Wandel in den Wertschöpfungsstrukturen

Bei der Umsetzung neuer Managementkonzepte und Prozessinnovationen gilt die Automobilindustrie als Vorreiter. Durch die konsequente Umsetzung von Produktions-und Logistikkonzepten wie Lean Management oder Just in Time haben die Hersteller (OEMs) in den vergangenen Jahren die Durchlaufzeiten und die Bestände massiv reduziert und gleichzeitig ihre Lieferfähigkeit gesteigert. Als reife Industrie zeichnet sich die Automobil-branche heute durch eine hohe Arbeitsteiligkeit und vertikale Integration zwischen Herstellern und Zulieferern aus.
„Die Entwicklungen in der Autoindustrie führen jedoch dazu, dass das eingespielte Wertschöpfungsgefüge aktuell massiv erschüttert wird und die Branche vor tief greifenden Veränderungen steht“, so Jörg Walden, Geschäftsführer des Softwarehauses iPoint. Einerseits konzentrieren sich die Automobilhersteller zunehmend auf das Marketing und den After-Sales-Bereich, denn das Downstream-Geschäft verspricht bessere Renditen bei geringerem Kapitalbedarf. Der Eigenleistungsbeitrag der OEMs sinkt dadurch auf durchschnittlich 2670 Euro pro Fahrzeug und ist mit der Auslagerung von Entwicklungs-, Produktions- und Logistikumfängen verbunden. Dadurch steigern andererseits die Zulieferer ihren Wertschöpfungsanteil. Angesichts dieses Wandels und der neuen Rollenverteilung wird für Unternehmen der Automobilindustrie eine hohe Netzwerkfähigkeit zum Wettbewerbsfaktor. Sie ist Voraussetzung, um nicht aus dem Markt auszuscheiden beziehungsweise durch Konkurrenten übernommen zu werden. Sie erlaubt es außerdem, sich an die veränderten Marktanforderungen anzupassen, Geschäftsbeziehungen mit Kooperationspartnern zu stärken und auf die Marktdynamik zu reagieren.

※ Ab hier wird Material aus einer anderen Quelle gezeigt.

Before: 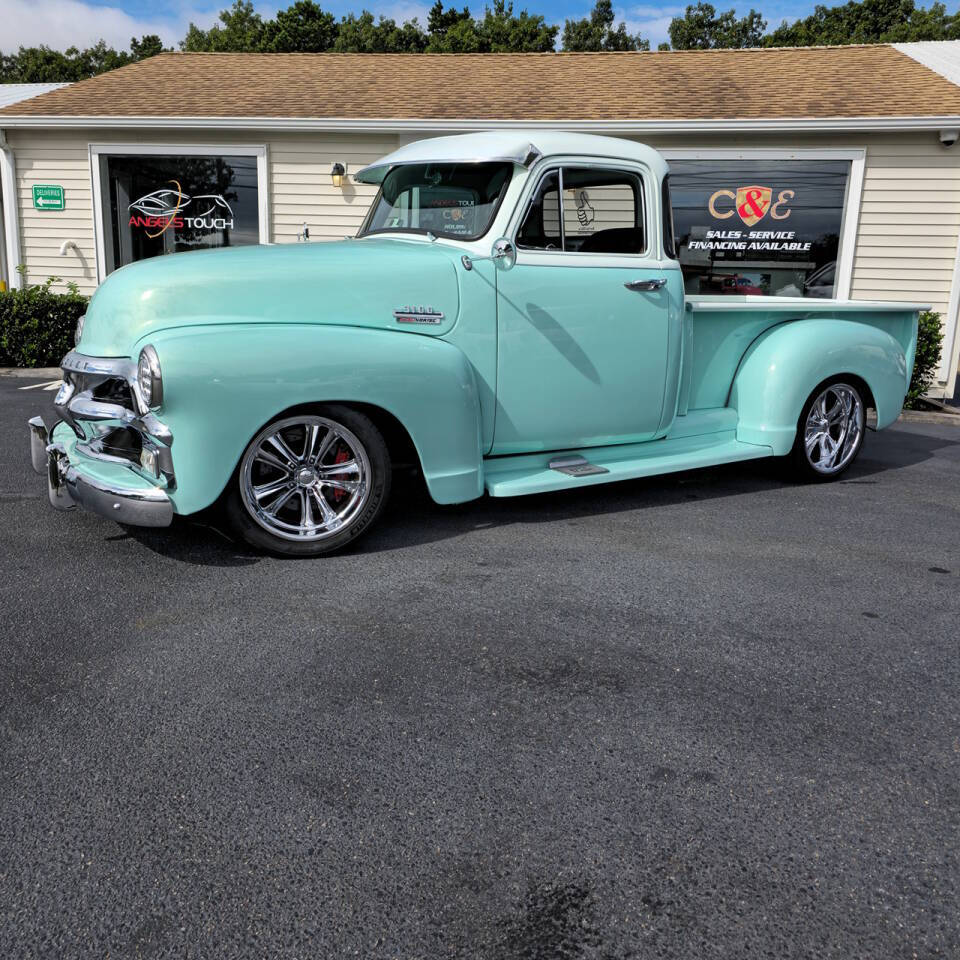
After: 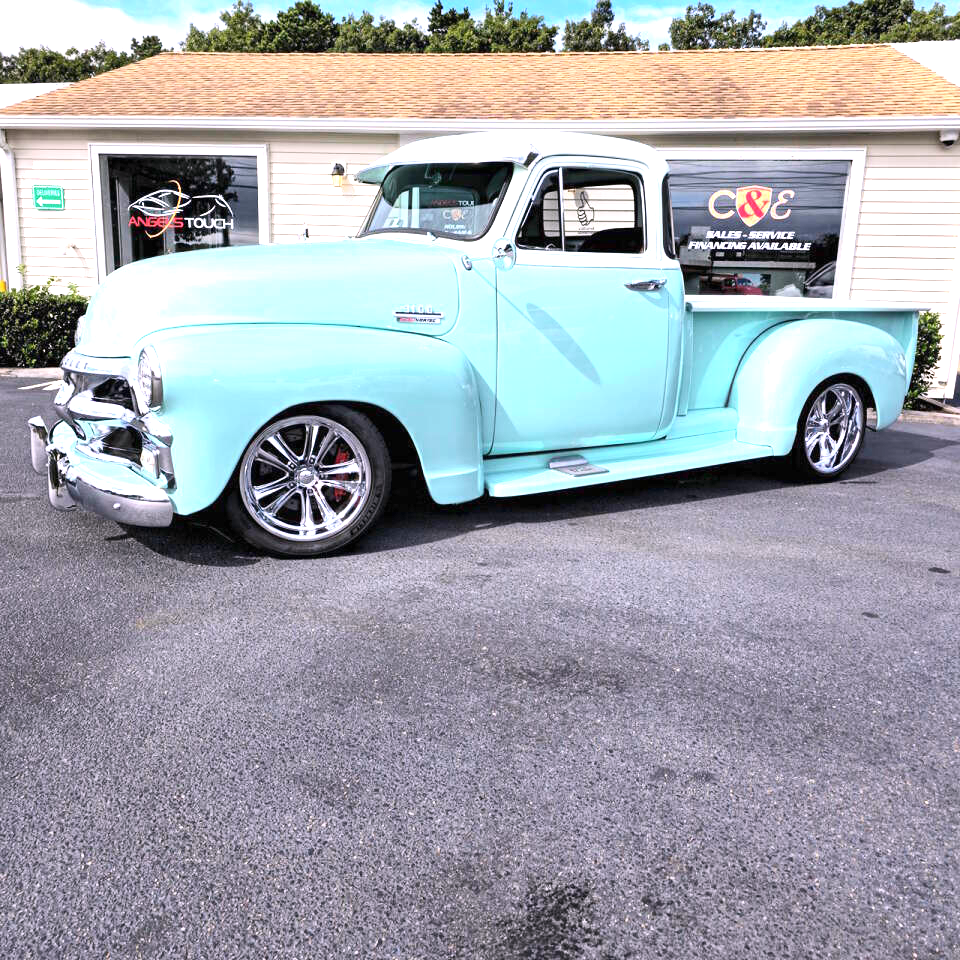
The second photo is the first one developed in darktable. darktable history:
exposure: black level correction 0, exposure 1.388 EV, compensate exposure bias true, compensate highlight preservation false
contrast brightness saturation: contrast 0.15, brightness 0.05
white balance: red 1.05, blue 1.072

Wie die aktuellen Erfahrungen bei der Umsetzung der VDA-Empfehlungen QDX und ECM zeigen, sind Automobilhersteller und -zulieferer bisher nur bedingt auf diese Veränderungen und die zunehmenden externen Integrationsanforderungenvorbereitet. Schwachstellen liegen einerseits im organisatorischen Bereich, insbesondere im Netzwerkmanagement und in der Koordination der überbetrieblichen Prozesse. Andererseits bestehen erhebliche Probleme bei der Realisierung durchgängiger elektronischer Prozesse und der B2B-Integration über Portale. Inzwischen befassen sich Wissenschaft und Forschung mit der Problematik. Ein von der European Business School zusammen mit iPoint erstelltes „Whitepaper“ skizziert mögliche Lösungsansätze für Unternehmen der Automobilindustrie, insbesondere für Tier-1-Zulieferer:
• Auf strategischer Ebene ist die Positionierung des eigenen Unternehmens im Wertschöpfungsnetzwerk neu zu definieren. Diese dient als Grundlage für eine Segmentierung der bestehenden Geschäftspartner und die Festlegung der neu zu unterstützenden Kooperationsmodelle.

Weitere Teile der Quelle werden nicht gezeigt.